Meanwhile, they'll make up for it by slashing social welfare across the board.

20 ( +20 / -0 )

Why not remove consumption tax from food, if you really want to help ordinary residents as opposed to helping your chums in the car and construction business.

21 ( +21 / -0 )

The poorest people, who are hit hardest by an increase in sales tax, don't buy cars and homes. As smithinjapan says, this is for big business.

As an aside, when buying a house a few years ago, I was advised to avoid houses built around 2012-3, many of which were rush jobs constructed to avoid the rise in sales tax.

16 ( +16 / -0 )

how about not taxing rice, milk and butter? THAT would help

11 ( +11 / -0 )

tax breaks already in place that save home buyers up to 5 million yen depending on their remaining mortgage

So who has a mortgage balance of 50,000,000 yen to be able to qualify for this?

The rich do, the banks don’t give poorer people such big loans.

How about raise the consumption tax rate less, and cancel this special treatment for the rich and the LDP’s cronies in the construction industry to compensate?

Abe doesn’t need to hike taxes if he is just going to blow the revenues away on more spending.

15 ( +15 / -0 )

Bwahahahaha! What a load of bull poop! It's just another protectionist ploy to support the auto and construction industries. People are buying far fewer new homes these days. They are just waiting for their parents and grandparents to die so they can inherit their houses. I have friends in the Real Estate business and they cannot sell new or near-new homes. Even rentals are becoming more difficult to fill. I moved recently and most of the apartments I looked at had been empty for two years or more (in the suburbs of Tokyo). And, as for the cars, I've been living in Japan for nearly two decades and there are far more ten to fifteen year old cars on the roads now than there were 10 years ago. What is wrong with these fools that they cannot realise that, in a stale economy people cannot afford to buy new cars and houses? Tax cuts mean very little if people don't have the money to purchase them in the first place.

13 ( +13 / -0 )

"No tax on all food items. No tax on all school items. No tax on children clothes. No tax on female sanity items. No sales tax on domestic utilities. No tax on daycare services."

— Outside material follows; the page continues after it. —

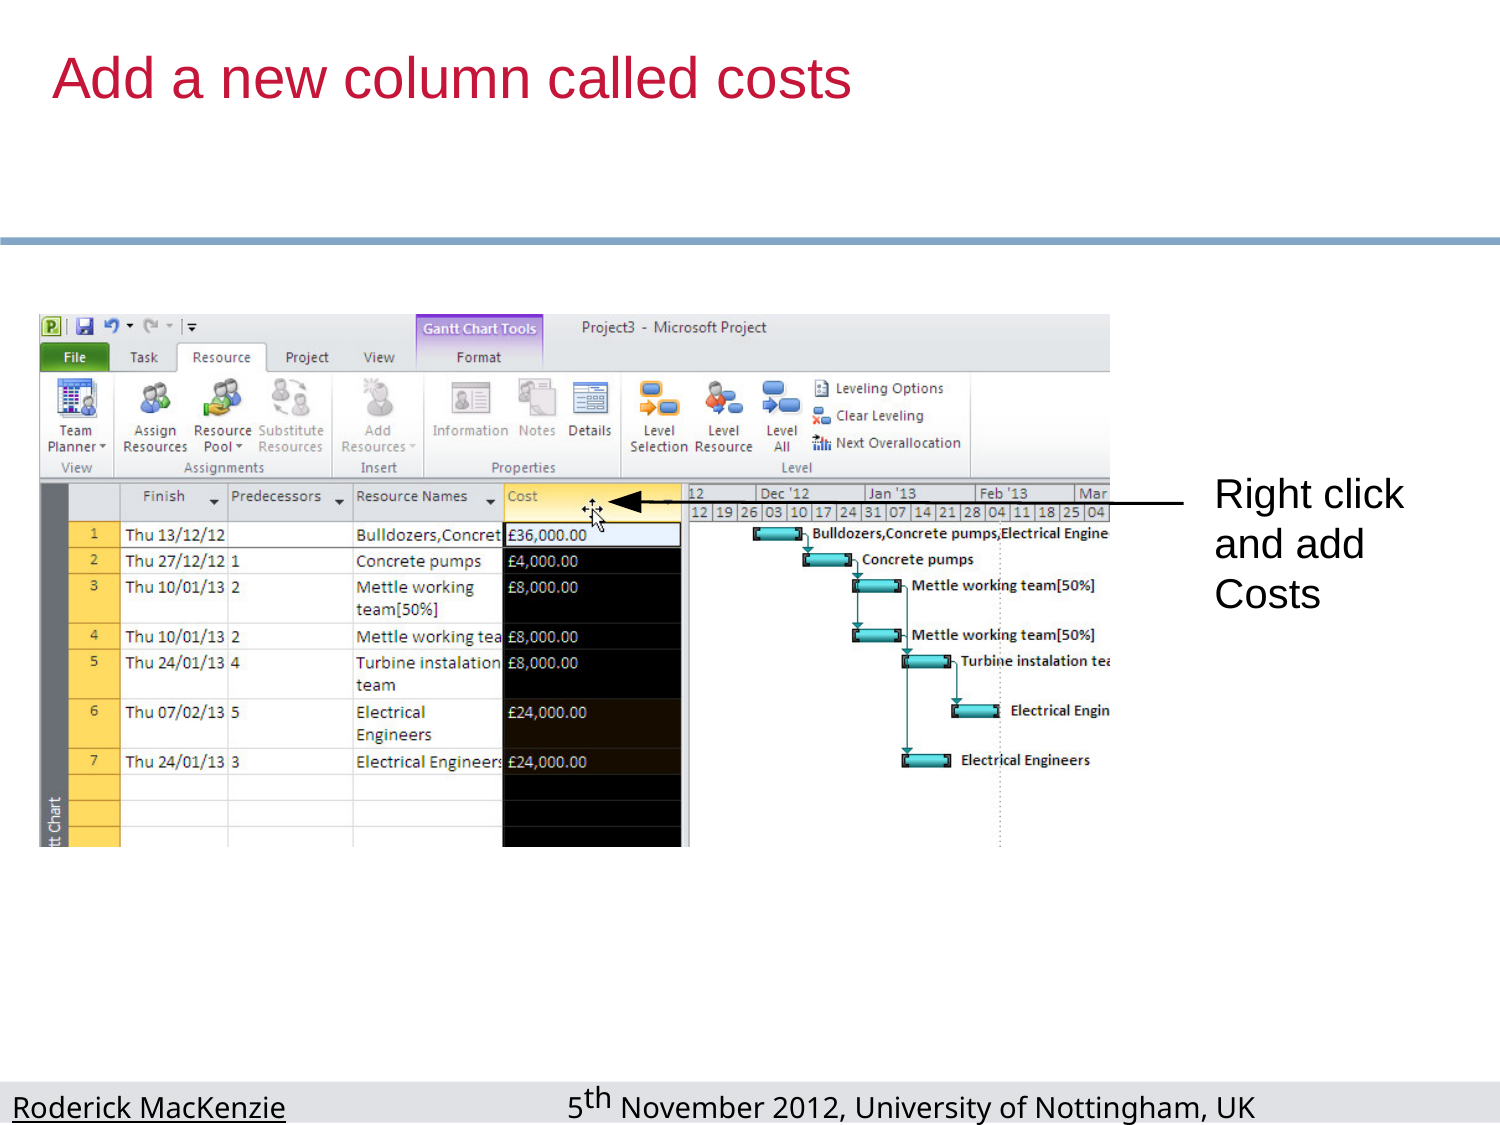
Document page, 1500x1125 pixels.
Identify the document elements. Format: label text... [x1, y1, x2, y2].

picture [39, 314, 1110, 847]
title Add a new column called costs [37, 26, 1167, 131]
text_box Right click and add Costs [1199, 459, 1471, 625]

I think there's an oxymoron in there.

2 ( +5 / -3 )

what is his highness going to do with those additional 2%.

Well actually it is money they already spent. They spend 97 trillion a year, and with this tax rate hike might get tax revenues to 65 trillion.

Still a 30 trillion yen deficit.

So don’t expect anything extra for it. Expect more tax hikes or spending cuts next, not better quality or quantity of public services

5 ( +5 / -0 )

You weren't completely wrong first time, Zichi.

1 ( +2 / -1 )

@smith. Are you my twin brother?

how about taxing companies with over 1000 employees, closing NPPs and limiting expense accounts for politicians?

food is getting so expensive recently. ¥400 for Chinese cabbage. Petrol is going up and up. Whine whine whine....

4 ( +6 / -2 )

So the rich become richer and the poor become poorer, again?

5 ( +5 / -0 )

What happened to that Komeito plan for lower consumption tax on food? Is that going to happen, or have the LDP shelved it? Either way, the Komeito stooges will keep on backing lying Abe.